Which is all great in theory, considering the idea of sports as a way of building something that’s greater than the sum of its parts, but not necessarily in reality. Think back to the Olympics and you probably think of Michael Phelps and Usain Bolt. Maybe Bradley Wiggins or Mo Farrah. The U.S. men’s basketball team stood out, but more so because they were a team of so many identifiable-on-their-own athletes. And for the second summer running the U.S. women’s soccer team flared onto the scene, but again in no small part due to outsized personalities like Megan Rapinoe and Hope Solo—or, you know, a pretty and also really great player named Alex Morgan.
“Obviously the sports that have big stars like Michael Phelps or Ryan Lochte, they draw attention to their sports, as well as to the individuals,” McKeever said. “We don’t have that of course, but that can be a hindrance as well because sometimes the money in a certain sport will go to the stars and not to the other individuals.”
While McKeever did admit that sometimes he wonders what it would be like to have some kind of individual international star, he knows that it’d probably compromise the integrity of the sport for that to even be possible.
EVERYTHING CIRCLES BACK TO one main problem, one that McKeever brought up throughout the course of our conversation: the image.
Retro, classic-type style—collared shirts with ice-cream cones and lens-less oversized plastic-rim glasses—is definitely in when it comes to athletes’ style, and a lot of recent uniform choices have trended toward the simple, primary-color, round-edged old-school template, but that’s where it stops.
Just look at our gear page. Everything is futuristic, bright, lightweight, and wouldn’t be out of place on a moon colony. Everything is getting faster, sleeker, neon-er, pushing performance to the outer limits of all sports. Bikes weigh only ounces, the latest cleats are basically spiked alien-skins, and flannel shirts are now breathable. The retro-trending stops when it comes to actual performance, the playing of the sport itself.
So, where does that leave a sport with rural origins and, for most people, one that never advanced past the final event on Field Day?
It leaves it looking like a simple, harmless-fun game that is—other than the bigger men and women, wearing different hairstyles and different Nike and Adidas shoes—the same as it ever was. And in most ways, it still is. But just because a game’s simple and seemingly unchanged by the forces that have swept up every other sport doesn’t mean some people don’t take it seriously. The perpetuation of that surface-level image—most notably, by America’s most popular sports writer—is basically a fart in the face to anyone who competes as part of TWIF.

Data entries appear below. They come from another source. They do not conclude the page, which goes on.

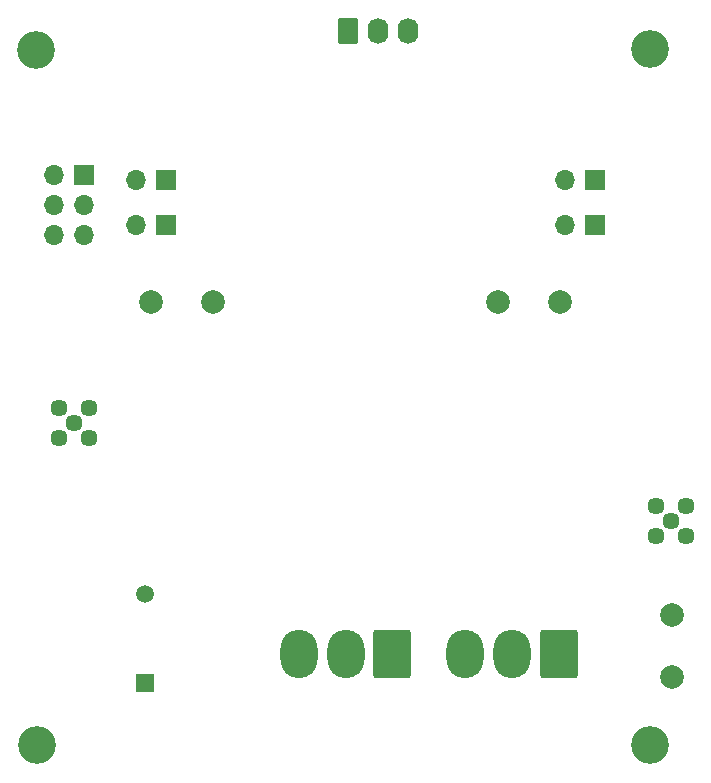
<source format=gbr>
%TF.GenerationSoftware,KiCad,Pcbnew,7.0.9*%
%TF.CreationDate,2024-01-03T10:23:19+05:30*%
%TF.ProjectId,RnD_6th_sem,526e445f-3674-4685-9f73-656d2e6b6963,rev?*%
%TF.SameCoordinates,Original*%
%TF.FileFunction,Soldermask,Bot*%
%TF.FilePolarity,Negative*%
%FSLAX46Y46*%
G04 Gerber Fmt 4.6, Leading zero omitted, Abs format (unit mm)*
G04 Created by KiCad (PCBNEW 7.0.9) date 2024-01-03 10:23:19*
%MOMM*%
%LPD*%
G01*
G04 APERTURE LIST*
G04 Aperture macros list*
%AMRoundRect*
0 Rectangle with rounded corners*
0 $1 Rounding radius*
0 $2 $3 $4 $5 $6 $7 $8 $9 X,Y pos of 4 corners*
0 Add a 4 corners polygon primitive as box body*
4,1,4,$2,$3,$4,$5,$6,$7,$8,$9,$2,$3,0*
0 Add four circle primitives for the rounded corners*
1,1,$1+$1,$2,$3*
1,1,$1+$1,$4,$5*
1,1,$1+$1,$6,$7*
1,1,$1+$1,$8,$9*
0 Add four rect primitives between the rounded corners*
20,1,$1+$1,$2,$3,$4,$5,0*
20,1,$1+$1,$4,$5,$6,$7,0*
20,1,$1+$1,$6,$7,$8,$9,0*
20,1,$1+$1,$8,$9,$2,$3,0*%
G04 Aperture macros list end*
%ADD10RoundRect,0.250000X-0.620000X-0.845000X0.620000X-0.845000X0.620000X0.845000X-0.620000X0.845000X0*%
%ADD11O,1.740000X2.190000*%
%ADD12C,3.200000*%
%ADD13R,1.700000X1.700000*%
%ADD14O,1.700000X1.700000*%
%ADD15R,1.500000X1.500000*%
%ADD16C,1.500000*%
%ADD17C,2.000000*%
%ADD18C,1.446000*%
%ADD19RoundRect,0.250000X1.330000X1.800000X-1.330000X1.800000X-1.330000X-1.800000X1.330000X-1.800000X0*%
%ADD20O,3.160000X4.100000*%
G04 APERTURE END LIST*
D10*
%TO.C,J2*%
X137235000Y-51330000D03*
D11*
X139775000Y-51330000D03*
X142315000Y-51330000D03*
%TD*%
D12*
%TO.C,H3*%
X162794466Y-52874466D03*
%TD*%
D13*
%TO.C,J6*%
X121855000Y-67760000D03*
D14*
X119315000Y-67760000D03*
%TD*%
D15*
%TO.C,C10*%
X120030000Y-106510000D03*
D16*
X120030000Y-99010000D03*
%TD*%
D17*
%TO.C,TP5*%
X149980000Y-74260000D03*
%TD*%
D18*
%TO.C,J9*%
X164550000Y-92780000D03*
X163280000Y-91510000D03*
X163280000Y-94050000D03*
X165820000Y-94050000D03*
X165820000Y-91510000D03*
%TD*%
D17*
%TO.C,TP4*%
X164680000Y-100760000D03*
%TD*%
D13*
%TO.C,J7*%
X121855000Y-63970000D03*
D14*
X119315000Y-63970000D03*
%TD*%
D13*
%TO.C,J4*%
X114880000Y-63530000D03*
D14*
X112340000Y-63530000D03*
X114880000Y-66070000D03*
X112340000Y-66070000D03*
X114880000Y-68610000D03*
X112340000Y-68610000D03*
%TD*%
D13*
%TO.C,J5*%
X158130000Y-67760000D03*
D14*
X155590000Y-67760000D03*
%TD*%
D12*
%TO.C,H4*%
X110808932Y-52888932D03*
%TD*%
D19*
%TO.C,J3*%
X141000000Y-104060000D03*
D20*
X137040000Y-104060000D03*
X133080000Y-104060000D03*
%TD*%
D17*
%TO.C,TP2*%
X125780000Y-74260000D03*
%TD*%
D18*
%TO.C,J10*%
X114050000Y-84530000D03*
X112780000Y-83260000D03*
X112780000Y-85800000D03*
X115320000Y-85800000D03*
X115320000Y-83260000D03*
%TD*%
D17*
%TO.C,TP1*%
X155230000Y-74260000D03*
%TD*%
D19*
%TO.C,J1*%
X155100000Y-104060000D03*
D20*
X151140000Y-104060000D03*
X147180000Y-104060000D03*
%TD*%
D12*
%TO.C,H1*%
X162780000Y-111810000D03*
%TD*%
D13*
%TO.C,J8*%
X158125000Y-63970000D03*
D14*
X155585000Y-63970000D03*
%TD*%
D17*
%TO.C,TP6*%
X164680000Y-106010000D03*
%TD*%
%TO.C,TP3*%
X120530000Y-74260000D03*
%TD*%
D12*
%TO.C,H2*%
X110880000Y-111810000D03*
%TD*%
M02*

</source>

“Many people who are not involved in tug of war actively,” said McKeever, “see tug of war as a local, fun-activity type thing. That is not the image we put forward for out world championships.”
In no small part because of that, the International Olympic Committee recognized tug of war, which is certainly a positive step as it provides the federation with grant money to devote to development purposes. (This is pretty much the only external revenue they receive; advertising is non-existent.) TWIF had hoped tug of war might be considered for a spot in the 2020 games, but the recently-announced shortlist didn’t include it. Their next shot will be in 2024.
Until then, it’s more teaching, more developing, and more unpaid, passionate pulling of ropes in open fields. Simplicity that, McKeever thinks, especially in lean economic times, makes his sport a perfect fit for Games of the Future. After all, it's just tug of war.
“We need a piece of grass, and we need an audience—and we need a rope.”